Les vices de procédures, méthodes discutables, atteintes à ma dignité humaine et le manque de respect que j’ai subi, sont dignes des heures les plus sombres de l’Histoire. Les chocs psychologique et physique ont été particulièrement violents. Surtout qu’il s’agissait de ma 1ere garde à vue et que le flot de haine que j’ai reçu n’était en aucun cas proportionnel aux faits qu’on me reprochait pour avoir traité de « connards » et de « flics à la con » les 3 policiers qui m’avaient verbalisée d’une double amende.

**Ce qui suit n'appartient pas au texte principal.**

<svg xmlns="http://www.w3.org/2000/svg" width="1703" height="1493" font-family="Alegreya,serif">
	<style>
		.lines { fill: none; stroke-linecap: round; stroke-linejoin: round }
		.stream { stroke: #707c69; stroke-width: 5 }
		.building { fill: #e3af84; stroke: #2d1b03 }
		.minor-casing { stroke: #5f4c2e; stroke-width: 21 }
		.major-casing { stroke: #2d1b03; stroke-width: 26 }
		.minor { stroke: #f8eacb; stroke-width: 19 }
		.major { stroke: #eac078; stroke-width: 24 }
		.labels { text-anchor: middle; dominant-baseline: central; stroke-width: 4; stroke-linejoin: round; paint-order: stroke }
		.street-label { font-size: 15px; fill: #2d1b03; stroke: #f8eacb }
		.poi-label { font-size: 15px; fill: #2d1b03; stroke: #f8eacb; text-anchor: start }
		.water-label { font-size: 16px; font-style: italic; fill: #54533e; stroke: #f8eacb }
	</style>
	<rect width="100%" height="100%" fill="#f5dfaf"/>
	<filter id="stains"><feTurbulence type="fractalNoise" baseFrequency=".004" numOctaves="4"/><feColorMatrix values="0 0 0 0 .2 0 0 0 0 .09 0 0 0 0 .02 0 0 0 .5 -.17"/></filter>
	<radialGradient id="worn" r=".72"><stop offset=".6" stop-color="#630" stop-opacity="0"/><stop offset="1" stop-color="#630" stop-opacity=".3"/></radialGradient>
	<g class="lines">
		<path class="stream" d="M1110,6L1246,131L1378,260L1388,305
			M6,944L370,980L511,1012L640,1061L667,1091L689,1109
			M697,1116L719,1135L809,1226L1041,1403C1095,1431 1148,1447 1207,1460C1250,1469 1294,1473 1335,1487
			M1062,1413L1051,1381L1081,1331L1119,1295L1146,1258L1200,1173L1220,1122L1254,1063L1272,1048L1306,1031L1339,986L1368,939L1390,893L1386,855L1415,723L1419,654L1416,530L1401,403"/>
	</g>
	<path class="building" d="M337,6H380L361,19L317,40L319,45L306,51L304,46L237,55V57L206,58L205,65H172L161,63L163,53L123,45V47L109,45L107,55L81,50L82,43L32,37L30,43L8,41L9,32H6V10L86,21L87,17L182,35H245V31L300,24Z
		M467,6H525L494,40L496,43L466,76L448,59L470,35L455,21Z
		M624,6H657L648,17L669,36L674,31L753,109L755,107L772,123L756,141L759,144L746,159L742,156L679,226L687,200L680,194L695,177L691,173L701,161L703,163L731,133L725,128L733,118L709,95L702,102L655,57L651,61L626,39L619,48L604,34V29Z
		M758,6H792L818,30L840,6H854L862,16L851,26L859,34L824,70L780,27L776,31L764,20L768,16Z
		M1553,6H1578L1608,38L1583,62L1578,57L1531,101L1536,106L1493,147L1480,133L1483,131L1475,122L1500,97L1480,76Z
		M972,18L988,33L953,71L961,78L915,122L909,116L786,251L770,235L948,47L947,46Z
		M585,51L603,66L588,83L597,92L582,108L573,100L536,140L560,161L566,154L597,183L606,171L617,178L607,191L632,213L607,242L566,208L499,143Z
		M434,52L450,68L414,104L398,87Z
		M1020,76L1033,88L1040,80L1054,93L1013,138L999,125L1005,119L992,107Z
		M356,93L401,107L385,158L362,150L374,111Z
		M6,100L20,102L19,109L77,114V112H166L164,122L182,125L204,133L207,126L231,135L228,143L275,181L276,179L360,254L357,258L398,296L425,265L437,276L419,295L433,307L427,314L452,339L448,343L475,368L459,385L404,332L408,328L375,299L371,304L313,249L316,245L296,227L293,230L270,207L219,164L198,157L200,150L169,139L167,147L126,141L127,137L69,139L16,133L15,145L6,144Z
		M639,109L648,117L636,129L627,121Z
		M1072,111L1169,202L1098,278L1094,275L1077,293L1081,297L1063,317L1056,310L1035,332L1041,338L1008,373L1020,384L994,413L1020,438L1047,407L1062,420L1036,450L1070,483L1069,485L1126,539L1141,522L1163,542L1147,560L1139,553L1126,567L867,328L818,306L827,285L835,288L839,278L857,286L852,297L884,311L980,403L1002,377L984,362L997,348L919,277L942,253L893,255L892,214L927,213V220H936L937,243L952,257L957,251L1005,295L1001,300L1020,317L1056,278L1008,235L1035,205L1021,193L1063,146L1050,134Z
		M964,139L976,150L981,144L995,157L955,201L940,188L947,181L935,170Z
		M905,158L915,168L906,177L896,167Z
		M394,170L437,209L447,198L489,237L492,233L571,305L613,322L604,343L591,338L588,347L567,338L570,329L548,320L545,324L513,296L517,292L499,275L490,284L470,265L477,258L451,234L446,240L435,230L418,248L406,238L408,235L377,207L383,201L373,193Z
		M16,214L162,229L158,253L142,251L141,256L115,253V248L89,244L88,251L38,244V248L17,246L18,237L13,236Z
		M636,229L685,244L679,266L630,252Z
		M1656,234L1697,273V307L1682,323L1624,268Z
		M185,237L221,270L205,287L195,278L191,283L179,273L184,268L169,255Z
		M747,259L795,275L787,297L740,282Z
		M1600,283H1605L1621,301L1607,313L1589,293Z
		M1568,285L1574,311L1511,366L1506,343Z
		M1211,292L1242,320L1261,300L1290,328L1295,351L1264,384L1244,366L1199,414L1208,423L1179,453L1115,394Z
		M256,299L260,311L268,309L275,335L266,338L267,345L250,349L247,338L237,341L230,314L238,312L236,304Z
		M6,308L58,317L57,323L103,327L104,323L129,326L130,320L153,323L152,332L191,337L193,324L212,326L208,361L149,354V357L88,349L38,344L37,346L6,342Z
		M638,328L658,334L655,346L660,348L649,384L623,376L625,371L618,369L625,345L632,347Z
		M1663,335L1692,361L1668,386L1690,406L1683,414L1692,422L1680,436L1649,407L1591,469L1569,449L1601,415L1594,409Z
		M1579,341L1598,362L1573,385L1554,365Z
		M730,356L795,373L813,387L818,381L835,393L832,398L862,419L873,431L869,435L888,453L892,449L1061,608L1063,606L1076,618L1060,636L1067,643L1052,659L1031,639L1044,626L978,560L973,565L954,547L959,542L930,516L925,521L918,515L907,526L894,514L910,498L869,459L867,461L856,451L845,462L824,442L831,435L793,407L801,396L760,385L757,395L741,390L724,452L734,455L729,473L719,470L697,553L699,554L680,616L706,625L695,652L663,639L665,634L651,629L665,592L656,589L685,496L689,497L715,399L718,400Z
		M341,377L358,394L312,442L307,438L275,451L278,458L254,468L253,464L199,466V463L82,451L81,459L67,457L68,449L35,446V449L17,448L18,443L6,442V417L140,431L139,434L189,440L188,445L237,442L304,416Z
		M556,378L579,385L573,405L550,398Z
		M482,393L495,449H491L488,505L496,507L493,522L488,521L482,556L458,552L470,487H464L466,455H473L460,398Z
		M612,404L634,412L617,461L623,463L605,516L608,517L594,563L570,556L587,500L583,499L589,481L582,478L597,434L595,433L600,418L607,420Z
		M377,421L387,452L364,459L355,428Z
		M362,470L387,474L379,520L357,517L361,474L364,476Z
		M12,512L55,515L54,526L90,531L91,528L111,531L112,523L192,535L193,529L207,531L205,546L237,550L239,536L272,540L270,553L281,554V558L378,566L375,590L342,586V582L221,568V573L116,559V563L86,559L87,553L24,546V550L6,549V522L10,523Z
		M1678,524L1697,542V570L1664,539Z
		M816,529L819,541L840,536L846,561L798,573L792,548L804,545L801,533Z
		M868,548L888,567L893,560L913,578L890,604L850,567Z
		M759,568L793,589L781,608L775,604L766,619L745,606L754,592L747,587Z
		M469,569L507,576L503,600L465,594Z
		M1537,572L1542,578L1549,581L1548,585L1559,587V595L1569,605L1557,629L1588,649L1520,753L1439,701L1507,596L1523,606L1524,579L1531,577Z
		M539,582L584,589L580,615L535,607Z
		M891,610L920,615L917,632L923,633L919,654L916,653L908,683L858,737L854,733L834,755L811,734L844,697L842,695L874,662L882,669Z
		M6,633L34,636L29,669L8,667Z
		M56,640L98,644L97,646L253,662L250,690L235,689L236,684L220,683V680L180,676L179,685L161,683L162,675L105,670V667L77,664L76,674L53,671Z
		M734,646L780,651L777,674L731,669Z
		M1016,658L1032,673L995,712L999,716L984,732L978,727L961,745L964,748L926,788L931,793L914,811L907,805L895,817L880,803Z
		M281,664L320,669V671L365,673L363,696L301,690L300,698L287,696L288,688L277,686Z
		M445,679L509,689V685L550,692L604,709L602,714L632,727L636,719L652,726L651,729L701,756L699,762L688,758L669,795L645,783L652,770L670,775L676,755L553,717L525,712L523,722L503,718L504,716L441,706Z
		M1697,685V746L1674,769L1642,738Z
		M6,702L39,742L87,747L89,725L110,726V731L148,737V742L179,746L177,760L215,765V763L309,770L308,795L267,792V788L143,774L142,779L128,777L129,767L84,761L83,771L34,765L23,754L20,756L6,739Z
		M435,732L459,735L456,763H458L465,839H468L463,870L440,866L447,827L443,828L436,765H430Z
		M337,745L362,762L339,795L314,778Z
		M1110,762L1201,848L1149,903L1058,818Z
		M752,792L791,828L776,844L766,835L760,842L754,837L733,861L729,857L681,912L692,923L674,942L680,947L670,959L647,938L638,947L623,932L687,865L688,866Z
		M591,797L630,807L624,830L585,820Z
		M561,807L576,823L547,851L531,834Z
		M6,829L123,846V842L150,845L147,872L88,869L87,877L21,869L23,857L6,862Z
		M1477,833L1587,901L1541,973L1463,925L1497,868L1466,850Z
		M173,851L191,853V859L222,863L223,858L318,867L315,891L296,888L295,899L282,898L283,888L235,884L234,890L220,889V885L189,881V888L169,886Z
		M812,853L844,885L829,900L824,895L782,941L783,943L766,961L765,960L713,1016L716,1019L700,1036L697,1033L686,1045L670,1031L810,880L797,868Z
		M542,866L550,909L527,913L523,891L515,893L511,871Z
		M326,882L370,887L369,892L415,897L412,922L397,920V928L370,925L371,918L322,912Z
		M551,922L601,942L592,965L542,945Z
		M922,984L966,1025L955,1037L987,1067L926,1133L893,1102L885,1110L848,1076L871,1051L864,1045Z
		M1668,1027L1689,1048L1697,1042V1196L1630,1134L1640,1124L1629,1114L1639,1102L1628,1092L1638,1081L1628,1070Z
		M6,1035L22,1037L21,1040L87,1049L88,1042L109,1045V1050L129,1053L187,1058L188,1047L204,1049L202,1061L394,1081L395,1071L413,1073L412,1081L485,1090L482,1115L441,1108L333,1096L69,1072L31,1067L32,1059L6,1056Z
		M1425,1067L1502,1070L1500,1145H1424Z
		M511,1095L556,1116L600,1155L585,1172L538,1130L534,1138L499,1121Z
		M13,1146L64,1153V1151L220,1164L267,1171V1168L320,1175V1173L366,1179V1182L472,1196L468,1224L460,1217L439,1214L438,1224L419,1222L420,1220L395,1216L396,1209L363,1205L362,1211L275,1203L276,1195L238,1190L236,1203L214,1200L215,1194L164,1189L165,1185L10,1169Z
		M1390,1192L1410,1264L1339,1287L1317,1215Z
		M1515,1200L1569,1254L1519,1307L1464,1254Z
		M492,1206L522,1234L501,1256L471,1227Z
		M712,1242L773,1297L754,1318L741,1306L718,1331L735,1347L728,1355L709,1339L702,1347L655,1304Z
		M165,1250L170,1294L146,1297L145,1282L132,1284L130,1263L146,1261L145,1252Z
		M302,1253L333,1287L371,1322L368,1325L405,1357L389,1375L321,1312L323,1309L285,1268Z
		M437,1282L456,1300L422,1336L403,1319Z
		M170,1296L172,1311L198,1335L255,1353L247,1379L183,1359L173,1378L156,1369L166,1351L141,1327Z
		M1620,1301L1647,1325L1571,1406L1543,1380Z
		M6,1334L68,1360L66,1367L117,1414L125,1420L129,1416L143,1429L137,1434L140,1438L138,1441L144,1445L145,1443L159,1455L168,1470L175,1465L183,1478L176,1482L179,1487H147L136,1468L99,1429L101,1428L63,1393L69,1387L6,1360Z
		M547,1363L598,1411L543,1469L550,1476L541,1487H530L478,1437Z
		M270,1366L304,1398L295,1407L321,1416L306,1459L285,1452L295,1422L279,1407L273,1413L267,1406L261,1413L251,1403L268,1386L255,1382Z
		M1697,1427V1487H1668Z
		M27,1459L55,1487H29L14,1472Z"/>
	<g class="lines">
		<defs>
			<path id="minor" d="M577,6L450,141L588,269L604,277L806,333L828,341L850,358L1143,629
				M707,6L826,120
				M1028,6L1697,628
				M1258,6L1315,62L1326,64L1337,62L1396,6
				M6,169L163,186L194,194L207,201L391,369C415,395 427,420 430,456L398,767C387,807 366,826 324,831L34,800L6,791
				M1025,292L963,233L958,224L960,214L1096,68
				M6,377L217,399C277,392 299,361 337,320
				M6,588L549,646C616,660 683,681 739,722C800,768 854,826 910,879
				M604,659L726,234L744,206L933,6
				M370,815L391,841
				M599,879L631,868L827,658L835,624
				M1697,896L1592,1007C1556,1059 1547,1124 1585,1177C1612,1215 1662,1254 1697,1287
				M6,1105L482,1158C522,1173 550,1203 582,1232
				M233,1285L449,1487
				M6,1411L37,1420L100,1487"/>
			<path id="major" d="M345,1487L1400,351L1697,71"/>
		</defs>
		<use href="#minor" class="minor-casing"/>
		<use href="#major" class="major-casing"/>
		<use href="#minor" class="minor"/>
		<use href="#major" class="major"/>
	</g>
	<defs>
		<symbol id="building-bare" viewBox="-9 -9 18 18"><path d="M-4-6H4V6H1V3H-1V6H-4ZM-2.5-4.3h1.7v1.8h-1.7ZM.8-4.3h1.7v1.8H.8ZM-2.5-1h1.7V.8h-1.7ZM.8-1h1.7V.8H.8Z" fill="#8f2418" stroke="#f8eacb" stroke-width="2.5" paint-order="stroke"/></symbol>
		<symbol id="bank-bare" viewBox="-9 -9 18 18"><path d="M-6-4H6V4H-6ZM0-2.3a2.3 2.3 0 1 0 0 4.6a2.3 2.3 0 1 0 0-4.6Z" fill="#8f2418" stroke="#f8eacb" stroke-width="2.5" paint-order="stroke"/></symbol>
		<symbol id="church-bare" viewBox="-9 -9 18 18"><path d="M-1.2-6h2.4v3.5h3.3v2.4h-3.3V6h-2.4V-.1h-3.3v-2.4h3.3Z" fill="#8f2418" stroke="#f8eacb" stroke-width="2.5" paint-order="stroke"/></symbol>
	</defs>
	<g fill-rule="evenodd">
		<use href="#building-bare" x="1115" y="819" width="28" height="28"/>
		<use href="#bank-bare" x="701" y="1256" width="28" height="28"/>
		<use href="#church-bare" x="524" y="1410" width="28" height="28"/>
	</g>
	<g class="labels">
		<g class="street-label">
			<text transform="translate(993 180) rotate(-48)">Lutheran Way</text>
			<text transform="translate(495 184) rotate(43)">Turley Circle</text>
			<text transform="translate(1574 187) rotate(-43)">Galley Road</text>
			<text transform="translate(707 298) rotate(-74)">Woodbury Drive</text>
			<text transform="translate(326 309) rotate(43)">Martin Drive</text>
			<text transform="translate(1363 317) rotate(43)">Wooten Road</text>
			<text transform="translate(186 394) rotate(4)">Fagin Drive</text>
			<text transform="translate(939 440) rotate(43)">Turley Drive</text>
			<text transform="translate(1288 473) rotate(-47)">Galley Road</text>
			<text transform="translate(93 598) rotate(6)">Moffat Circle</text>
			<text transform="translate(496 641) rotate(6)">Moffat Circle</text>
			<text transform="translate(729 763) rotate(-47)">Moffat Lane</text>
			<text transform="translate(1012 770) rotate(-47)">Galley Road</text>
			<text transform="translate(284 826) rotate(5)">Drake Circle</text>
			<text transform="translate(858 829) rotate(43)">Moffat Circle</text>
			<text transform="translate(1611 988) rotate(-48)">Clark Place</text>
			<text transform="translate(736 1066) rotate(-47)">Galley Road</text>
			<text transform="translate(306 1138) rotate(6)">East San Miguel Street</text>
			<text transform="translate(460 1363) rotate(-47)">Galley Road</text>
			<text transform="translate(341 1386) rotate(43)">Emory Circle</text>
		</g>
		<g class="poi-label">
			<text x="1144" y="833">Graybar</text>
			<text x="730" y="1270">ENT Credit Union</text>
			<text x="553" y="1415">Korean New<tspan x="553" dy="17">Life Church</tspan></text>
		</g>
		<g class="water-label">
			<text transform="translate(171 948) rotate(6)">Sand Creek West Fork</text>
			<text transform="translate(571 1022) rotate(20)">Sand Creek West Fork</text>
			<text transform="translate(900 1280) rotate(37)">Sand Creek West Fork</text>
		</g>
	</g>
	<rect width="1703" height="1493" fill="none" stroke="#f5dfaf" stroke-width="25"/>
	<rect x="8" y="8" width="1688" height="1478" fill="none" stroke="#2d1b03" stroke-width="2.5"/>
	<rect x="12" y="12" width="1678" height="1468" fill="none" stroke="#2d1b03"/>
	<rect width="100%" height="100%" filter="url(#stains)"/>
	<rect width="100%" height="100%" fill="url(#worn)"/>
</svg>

Je soupçonne que ce dérapage abusif, a été planifié et programmé, telle une vengeance personnelle, pour me donner une leçon suite à la publication de vidéos sur Instagram où je contestais la double amende et les traitais de noms d’oiseaux. Le Procureur de la République avait-il réellement exigé 24h de garde à vue contre moi, une citoyenne lambda, journaliste indépendante, éditrice et chef d’entreprise, pour avoir dit : « C’est vraiment des connards ces putains de flics à la con ! » ? En termes de proportionnalité des faits qui me sont reprochés, même les cambrioleurs, dealers ou voleurs sont rarement placés en garde à vue plus de 24h !
Cette formidable expérience, m’a permis d’infiltrer de l’intérieur le système carcéral et l’administration judiciaire français. D’en mesurer ses forces et ses faiblesses. Lors de mon arrestation, il était évident qu’ils ne connaissaient pas réellement mon identité, ni ma profession. De plus, grâce à ma couleur de peau métissée, j’ai observé avec encore plus d’intérêt, cette violence verbale envers les personnes de couleurs, le mépris pour les handicapés, démunis sociaux, la misogynie et la masculinisation des femmes, qui semblent régner dans certains commissariats français.
Croyant que j’étais une « influenceuse » d’origine maghrébine, et non une journaliste indépendante et cheffe d’entreprise née en France, ils s’en sont donné à cœur joie. Alors que tout cela aurait pu s’expliquer et se régler en audition libre, dans un bureau, entre personnes civilisées et intelligentes. Faut-il s’étonner des dérapages commis par la police, qui peuvent parfois aller jusqu’au drame, comme les nombreuses bavures policières qui eurent lieu au cours de ces dernières années ?
Mon témoignage ne se veut pas à charge, car j’admets mon erreur. Il est nuancé et empathique. En authentique femme de paix et d’honneur, je veux apaiser ces tensions sociales et réconcilier les policiers avec le serment qu’ils ont prêté afin de protéger les populations et non les écraser sans pédagogie. « Écrire c’est déjà agir » disait l’écrivain François MAURIAC. Mon action passe par la plume, sans pour autant généraliser, car il existe aussi de belles âmes dans la police nationale, des femmes et des hommes de valeurs, qui ont des principes chevillés au corps. Tous ne sont pas des ripoux fort heureusement.
Voici mon récit dans l’antichambre du milieu carcéral !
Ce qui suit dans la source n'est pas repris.